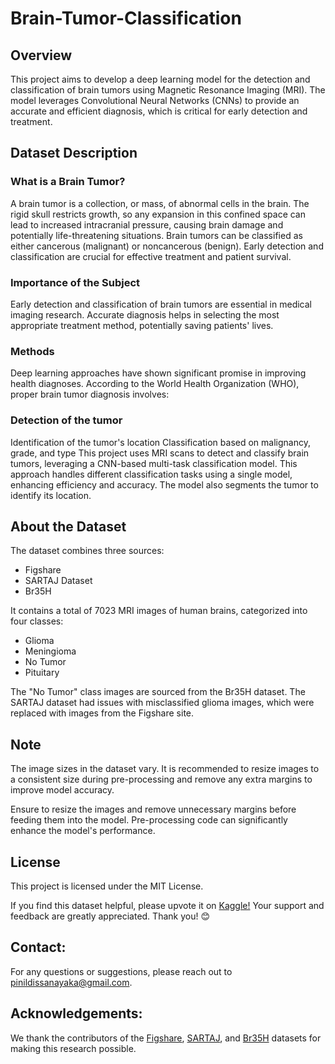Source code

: # Brain-Tumor-Classification

## Overview
This project aims to develop a deep learning model for the detection and classification of brain tumors using Magnetic Resonance Imaging (MRI). The model leverages Convolutional Neural Networks (CNNs) to provide an accurate and efficient diagnosis, which is critical for early detection and treatment.

## Dataset Description
### What is a Brain Tumor?
A brain tumor is a collection, or mass, of abnormal cells in the brain. The rigid skull restricts growth, so any expansion in this confined space can lead to increased intracranial pressure, causing brain damage and potentially life-threatening situations. Brain tumors can be classified as either cancerous (malignant) or noncancerous (benign). Early detection and classification are crucial for effective treatment and patient survival.

### Importance of the Subject
Early detection and classification of brain tumors are essential in medical imaging research. Accurate diagnosis helps in selecting the most appropriate treatment method, potentially saving patients' lives.

### Methods
Deep learning approaches have shown significant promise in improving health diagnoses. According to the World Health Organization (WHO), proper brain tumor diagnosis involves:

### Detection of the tumor
Identification of the tumor's location
Classification based on malignancy, grade, and type
This project uses MRI scans to detect and classify brain tumors, leveraging a CNN-based multi-task classification model. This approach handles different classification tasks using a single model, enhancing efficiency and accuracy. The model also segments the tumor to identify its location.

## About the Dataset
The dataset combines three sources:
- Figshare
- SARTAJ Dataset
- Br35H

It contains a total of 7023 MRI images of human brains, categorized into four classes:
- Glioma
- Meningioma
- No Tumor
- Pituitary

The "No Tumor" class images are sourced from the Br35H dataset. The SARTAJ dataset had issues with misclassified glioma images, which were replaced with images from the Figshare site.

## Note
The image sizes in the dataset vary. It is recommended to resize images to a consistent size during pre-processing and remove any extra margins to improve model accuracy.

Ensure to resize the images and remove unnecessary margins before feeding them into the model. Pre-processing code can significantly enhance the model's performance.


## License
This project is licensed under the MIT License.

If you find this dataset helpful, please upvote it on [Kaggle!](https://www.kaggle.com/datasets/masoudnickparvar/brain-tumor-mri-dataset) Your support and feedback are greatly appreciated. Thank you! 😊

## Contact:
For any questions or suggestions, please reach out to pinildissanayaka@gmail.com.

## Acknowledgements:
We thank the contributors of the [Figshare](https://figshare.com/articles/dataset/brain_tumor_dataset/1512427), [SARTAJ](https://www.kaggle.com/datasets/sartajbhuvaji/brain-tumor-classification-mri), and [Br35H](https://www.kaggle.com/datasets/ahmedhamada0/brain-tumor-detection?select=no) datasets for making this research possible.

= = = = = = =

Exercise aim:
Scan the entries above for the word "into", then copy every line in which it occurs.

Your response:
It contains a total of 7023 MRI images of human brains, categorized into four classes:
Ensure to resize the images and remove unnecessary margins before feeding them into the model. Pre-processing code can significantly enhance the model's performance.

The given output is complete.